Sylow Theorems Question

Question

Let $p$ be the smallest prime that divides the order of a finite group $G$. If $H$ is a Sylow $p$-subgroup of $G$ and is cyclic. Prove that $N(H)=C(H)$.

Answer 1

You should have these two elements, among others, at your disposal:

1. The order of a cyclic group of order a power of a prime $p$.
2. The fact that if $a \in N_{G}(H)$ (here $H$ is an arbitrary subgroup of the group $G$), then $x \mapsto a^{-1} x a$ is an automorphism of $H$.

Answer 2

In general, if $H$ is a subgroup of $G$, then $N_G(H)/C_G(H)$ can be embedded in $Aut(H)$ (let $N_G(H)$ act on $H$ by conjugation, the kernel of the action is clearly $C_G(H)$).
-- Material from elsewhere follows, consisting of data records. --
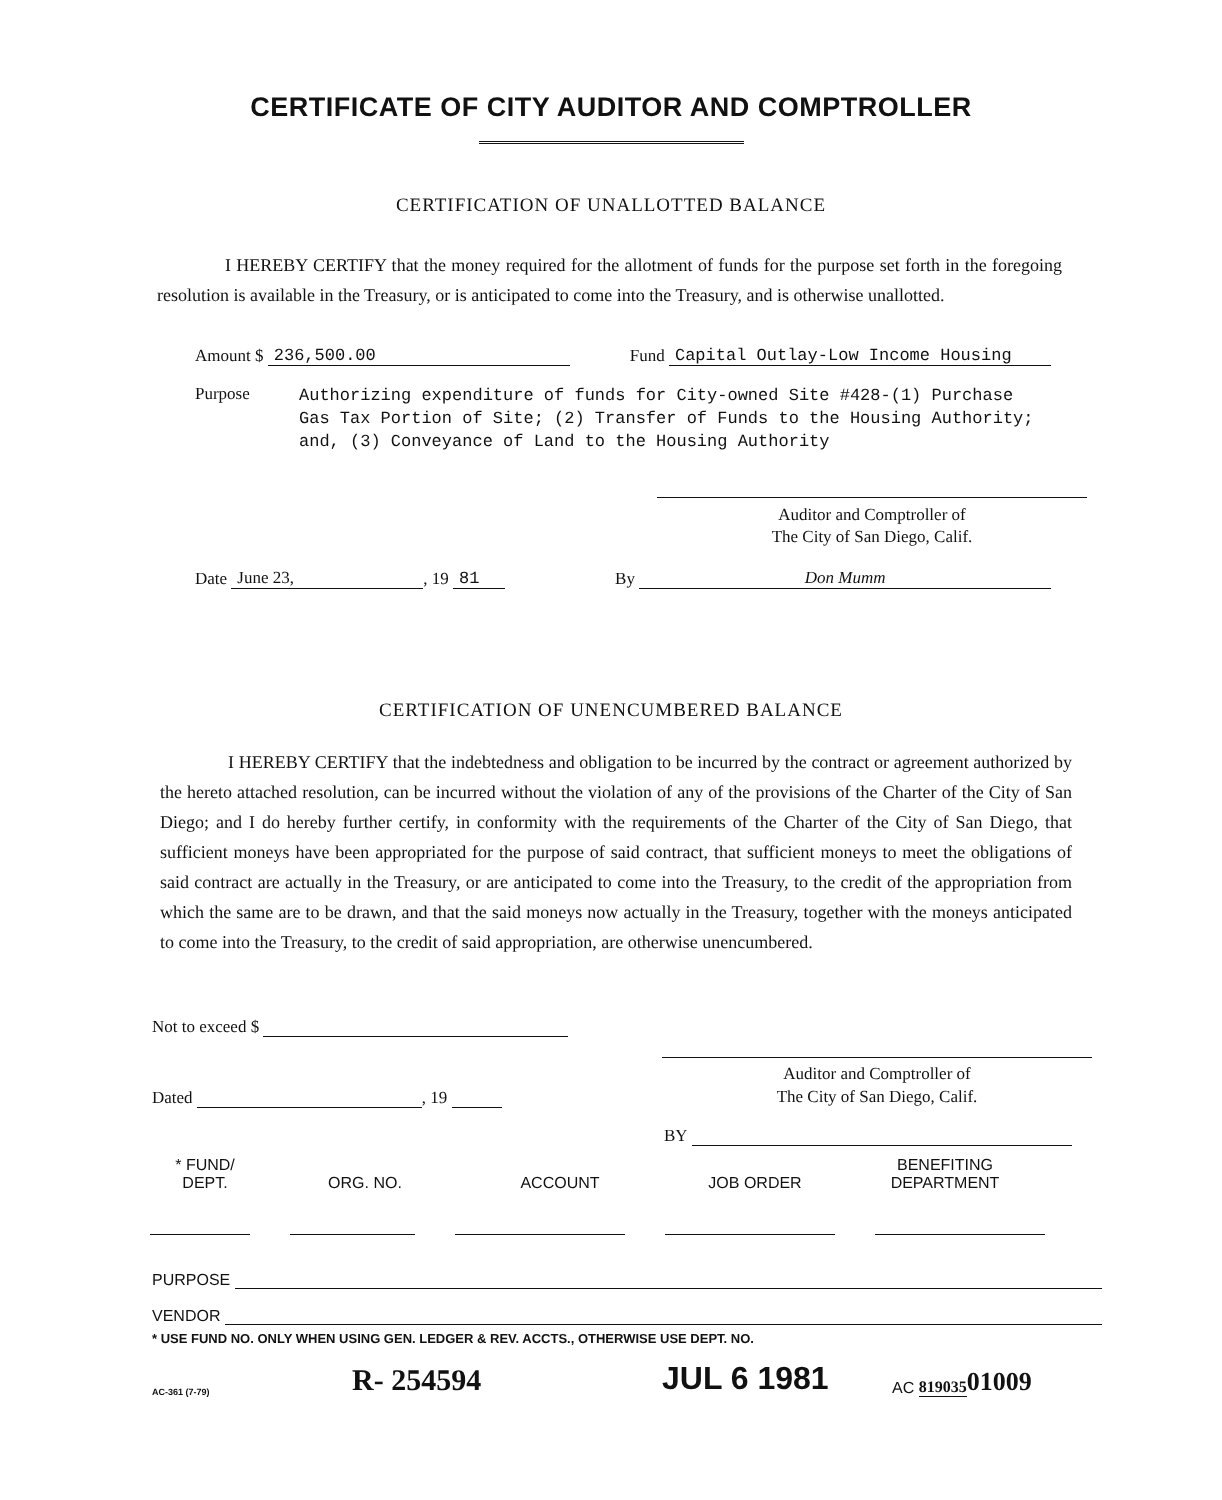CERTIFICATE OF CITY AUDITOR AND COMPTROLLER
CERTIFICATION OF UNALLOTTED BALANCE
I HEREBY CERTIFY that the money required for the allotment of funds for the purpose set forth in the foregoing resolution is available in the Treasury, or is anticipated to come into the Treasury, and is otherwise unallotted.
Amount $ 236,500.00 Fund Capital Outlay-Low Income Housing
Purpose
Authorizing expenditure of funds for City-owned Site #428-(1) Purchase
Gas Tax Portion of Site; (2) Transfer of Funds to the Housing Authority;
and, (3) Conveyance of Land to the Housing Authority
Auditor and Comptroller of
The City of San Diego, Calif.
Date June 23,, 19 81 By Don Mumm
CERTIFICATION OF UNENCUMBERED BALANCE
I HEREBY CERTIFY that the indebtedness and obligation to be incurred by the contract or agreement authorized by the hereto attached resolution, can be incurred without the violation of any of the provisions of the Charter of the City of San Diego; and I do hereby further certify, in conformity with the requirements of the Charter of the City of San Diego, that sufficient moneys have been appropriated for the purpose of said contract, that sufficient moneys to meet the obligations of said contract are actually in the Treasury, or are anticipated to come into the Treasury, to the credit of the appropriation from which the same are to be drawn, and that the said moneys now actually in the Treasury, together with the moneys anticipated to come into the Treasury, to the credit of said appropriation, are otherwise unencumbered.
Not to exceed $
Dated , 19
Auditor and Comptroller of
The City of San Diego, Calif.
BY
* FUND/
DEPT.
ORG. NO.
ACCOUNT
JOB ORDER
BENEFITING
DEPARTMENT
PURPOSE
VENDOR
* USE FUND NO. ONLY WHEN USING GEN. LEDGER & REV. ACCTS., OTHERWISE USE DEPT. NO.
AC-361 (7-79) R- 254594 JUL 6 1981 AC 819035 01009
Now if $H$ is cyclic (or more general, abelian), then $H \subseteq C_G(H) \subseteq N_G(H) \subseteq G$. If in addition $H$ is a Sylow $p$-subgroup, say of order $p^a$, then $|Aut(H)|=p^{a-1}(p-1)$ and moreover $p$ cannot divide $[N_G(H):C_G(H)]$, since from the inclusions of subgroups above it follows that this last index divides $[G:H]$. But $[N_G(H):C_G(H)]$ must also divide $|Aut(H)|$, so we conclude it divides $(p-1)$. If $p$ is the smallest prime dividing $|G|$, this can only be the case if $[N_G(H):C_G(H)]=1$ and you are done.

Note that is this case the Sylow $p$-subgroup $H$ satisfies the condition of the famous Burnside Normal $p$-Complement Theorem: $H\subseteq Z(N_G(H))$ (observe that this is equivalent to $C_G(H)=N_G(H)$). One can conclude that $H$ has a normal complement, i.e. $G$ has a normal subgroup $N$ such that $G=HN$ and $H \cap N = 1$. The proof relies on transfer theory or put more general, on cohomology theory.